The language chosen by the court in Tillinghast v. Brown University, supra, to define aggrievement implies an adverse effect on the person, that is, it must operate so as to impair or diminish a right of property or a personal interest. This is clearly indicated by the language used by this court in Greene v. Willis, 47 R.I. 251, wherein at page 255 we said that "a person `aggrieved' by a decree of the probate court, to whom a right of appeal therefrom has been given by statute, is solely one having a substantial grievance, i.e., the denial of some personal or property right, or the imposition upon him of a burden or obligation."

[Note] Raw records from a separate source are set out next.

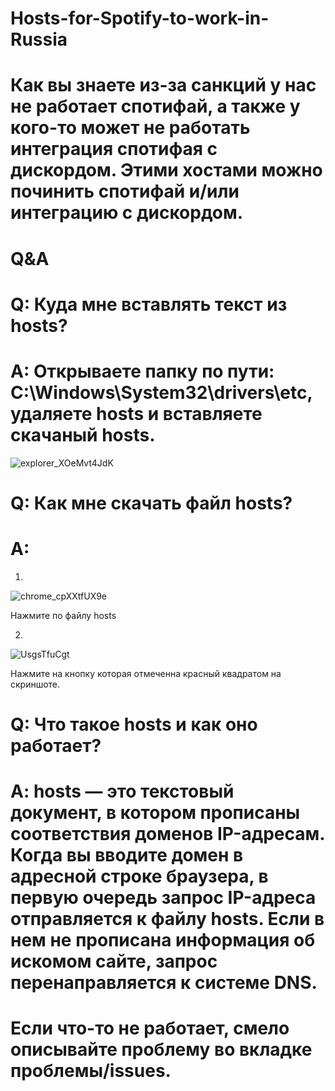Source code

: # Hosts-for-Spotify-to-work-in-Russia


# Как вы знаете из-за санкций у нас не работает спотифай, а также у кого-то может не работать интеграция спотифая с дискордом. Этими хостами можно починить спотифай и/или интеграцию с дискордом.


# Q&A
# Q: Куда мне вставлять текст из hosts?
# A: Открываете папку по пути: C:\Windows\System32\drivers\etc, удаляете hosts и вставляете скачаный hosts.

![explorer_XOeMvt4JdK](https://github.com/user-attachments/assets/da30d5e0-d490-461e-bf4b-dd87aa291e65)

# Q: Как мне скачать файл hosts?
# A: 

1.

![chrome_cpXXtfUX9e](https://github.com/user-attachments/assets/c87db831-fe37-48e9-91c2-ebedce309690)

Нажмите по файлу hosts

2.

![UsgsTfuCgt](https://github.com/user-attachments/assets/f6239e4b-d361-4623-abcf-fa5c3e754c57)

Нажмите на кнопку которая отмеченна красный квадратом на скриншоте.

# Q: Что такое hosts и как оно работает?
# A: hosts — это текстовый документ, в котором прописаны соответствия доменов IP-адресам. Когда вы вводите домен в адресной строке браузера, в первую очередь запрос IP-адреса отправляется к файлу hosts. Если в нем не прописана информация об искомом сайте, запрос перенаправляется к системе DNS.




# Если что-то не работает, смело описывайте проблему во вкладке проблемы/issues.
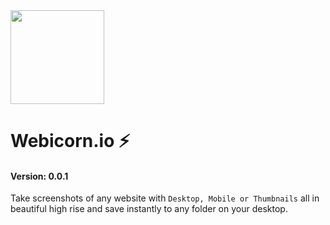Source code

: <img src="https://github.com/monetizedesign/webshots/blob/master/app/images/logo.png?raw=true" style="width: 150px;" />

# Webicorn.io ⚡
#### Version: 0.0.1

Take screenshots of any website with `Desktop, Mobile or Thumbnails` all in beautiful high rise and save instantly to any folder on your desktop.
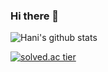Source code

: ### Hi there 👋



![Hani's github stats](https://github-readme-stats.vercel.app/api?username=Hani-Levenshtein&show_icons=true&title_color=fff&icon_color=79ff97&text_color=9f9f9f&bg_color=151515&include_all_commits=true)


[![solved.ac tier](http://mazassumnida.wtf/api/generate_badge?boj=levenshtein7)](https://solved.ac/levenshtein7)
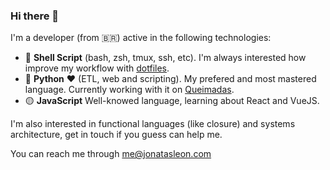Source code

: ### Hi there 👋

I'm a developer (from 🇧🇷) active in the following technologies:

 - 🐚 **Shell Script** (bash, zsh, tmux, ssh, etc). I'm always interested how improve my workflow with [dotfiles][dotfiles].
 - 🐍 **Python** ❤️ (ETL, web and scripting). My prefered and most mastered language. Currently working with it on [Queimadas][queimadas].
 - 🟡 **JavaScript** Well-knowed language, learning about React and VueJS.
 
 I'm also interested in functional languages (like closure) and systems architecture, get in touch if you guess can help me.
 
 You can reach me through me@jonatasleon.com
 
 
 [dotfiles]: https://github.com/jonatasleon/dotfiles
 [queimadas]: https://github.com/queimadas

It would appear then that complainants here, to establish aggrievement within the meaning of the statute, of necessity would be obligated to show that the filing of the plat might adversely affect the value or the use of their land and that such adverse impairment of use or diminution of value would have to be more than merely nominal but, in fact, be substantial. Referring to this aspect of the concept of aggrievement, we said in Hall v. Burgess, 40 R.I. 314, 319, 100 A. 1013, 1015: "It means *92 that a person to be aggrieved must be one who has an actual and practical, as distinguished from a mere theoretical, interest in the controversy." A reading of § 45-23-20 persuades us that, taking the term "aggrieved" in its broadest sense, complainants here on the evidence adduced have failed to establish that the filing of the plat would have any real or substantial adverse effect upon the value or use of their land.

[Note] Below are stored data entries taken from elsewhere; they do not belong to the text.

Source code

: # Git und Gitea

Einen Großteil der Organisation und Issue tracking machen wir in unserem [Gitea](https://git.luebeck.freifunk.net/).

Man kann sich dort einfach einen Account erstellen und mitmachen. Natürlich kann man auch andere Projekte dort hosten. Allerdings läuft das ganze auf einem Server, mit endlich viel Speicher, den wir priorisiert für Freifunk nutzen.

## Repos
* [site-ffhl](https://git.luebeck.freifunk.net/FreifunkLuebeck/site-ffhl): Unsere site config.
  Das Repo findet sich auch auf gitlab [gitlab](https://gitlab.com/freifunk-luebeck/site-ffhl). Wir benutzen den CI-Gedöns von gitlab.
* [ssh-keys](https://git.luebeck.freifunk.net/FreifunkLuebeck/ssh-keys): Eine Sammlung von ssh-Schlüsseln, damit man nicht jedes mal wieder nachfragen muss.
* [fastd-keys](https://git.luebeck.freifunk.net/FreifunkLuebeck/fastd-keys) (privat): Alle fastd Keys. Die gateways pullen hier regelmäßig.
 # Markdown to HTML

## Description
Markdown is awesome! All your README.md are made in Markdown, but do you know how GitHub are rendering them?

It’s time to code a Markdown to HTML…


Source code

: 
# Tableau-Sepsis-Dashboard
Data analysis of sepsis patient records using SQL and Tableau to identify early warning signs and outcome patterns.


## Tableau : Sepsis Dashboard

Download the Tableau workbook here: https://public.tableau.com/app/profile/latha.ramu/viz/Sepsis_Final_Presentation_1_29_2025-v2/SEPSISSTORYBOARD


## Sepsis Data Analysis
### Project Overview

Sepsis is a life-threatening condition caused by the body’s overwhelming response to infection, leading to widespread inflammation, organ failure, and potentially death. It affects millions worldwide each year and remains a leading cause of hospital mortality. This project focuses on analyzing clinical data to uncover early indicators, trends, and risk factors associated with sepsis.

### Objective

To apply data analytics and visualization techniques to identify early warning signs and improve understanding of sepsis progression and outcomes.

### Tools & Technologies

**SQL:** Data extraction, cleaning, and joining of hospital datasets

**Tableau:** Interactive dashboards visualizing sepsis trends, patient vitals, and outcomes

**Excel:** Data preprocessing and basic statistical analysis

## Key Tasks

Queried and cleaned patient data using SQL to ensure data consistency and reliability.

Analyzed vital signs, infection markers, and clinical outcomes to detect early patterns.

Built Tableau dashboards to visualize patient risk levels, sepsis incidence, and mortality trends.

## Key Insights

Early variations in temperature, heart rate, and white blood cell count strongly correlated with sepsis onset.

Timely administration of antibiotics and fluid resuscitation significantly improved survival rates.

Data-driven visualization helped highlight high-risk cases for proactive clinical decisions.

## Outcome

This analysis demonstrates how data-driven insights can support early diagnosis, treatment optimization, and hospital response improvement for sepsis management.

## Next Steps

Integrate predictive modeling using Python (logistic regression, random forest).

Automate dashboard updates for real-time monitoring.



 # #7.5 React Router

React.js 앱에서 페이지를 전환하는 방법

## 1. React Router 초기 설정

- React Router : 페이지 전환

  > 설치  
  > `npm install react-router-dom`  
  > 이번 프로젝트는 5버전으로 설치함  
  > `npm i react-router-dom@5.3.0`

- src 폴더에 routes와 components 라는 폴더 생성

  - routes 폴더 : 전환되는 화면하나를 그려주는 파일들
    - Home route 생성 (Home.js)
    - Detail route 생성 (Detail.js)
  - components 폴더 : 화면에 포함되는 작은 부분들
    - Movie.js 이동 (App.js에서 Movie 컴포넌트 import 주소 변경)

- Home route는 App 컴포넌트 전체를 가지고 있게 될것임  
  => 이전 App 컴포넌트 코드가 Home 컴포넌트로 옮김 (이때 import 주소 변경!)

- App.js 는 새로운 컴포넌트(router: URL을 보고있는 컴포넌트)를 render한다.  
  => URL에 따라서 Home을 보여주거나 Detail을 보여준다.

In the instant case the trial justice found expressly that the evidence adduced by complainants to establish that a filing of the plat might affect the use or value of their land was without probative force on that issue and that the probative thrust thereof was in fact directed to matters involving public interests. It is settled that the findings of a trial justice sitting in equity will be afforded great weight by this court and will not be disturbed unless clearly wrong. Noonan v. Cuddigan, 85 R.I. 328. From our examination of the record we are constrained to agree with the conclusion of the trial justice in this respect and hold that he did not err in finding that there had been a failure on the part of complainants to establish that they were persons aggrieved by the decision of the board of review.

It is to be noted that the complainants, in arguing that they are aggrieved by the decision of the board of review, appear to rely upon certain zoning cases and contend, as we understand them, that the proximity of their land to the tract that has been subdivided alone is sufficient to entitle them to claim judicial review of the board's decision. They rely primarily on Flynn v. Zoning Board of Review, 77 R.I. 118, and Bastedo v. Board of Review, 89 R.I. 420. We have examined these cases and are persuaded that they are distinguishable. In each of those cases the use of the land under consideration was being changed from one zoning classification to another, a fact not present in the instant case, in which the use of the tract being subdivided is being in no manner changed. In Bastedo this distinction is made clear when the court said: "`But generally speaking the owner of property, the use of which naturally would be affected adversely by a decision granting an exception or variance, is considered to be an aggrieved person having a right to such a review.'" (89 R.I. at 422). We are of the opinion that the rule as thus stated is absolutely sound but is without application to the factual situation being considered in the instant case.

The complainants' appeal is denied and dismissed, the decree appealed from is affirmed, and the cause is remanded to the superior court for further proceedings.

CONDON, C.J., and POWERS, J., not participating.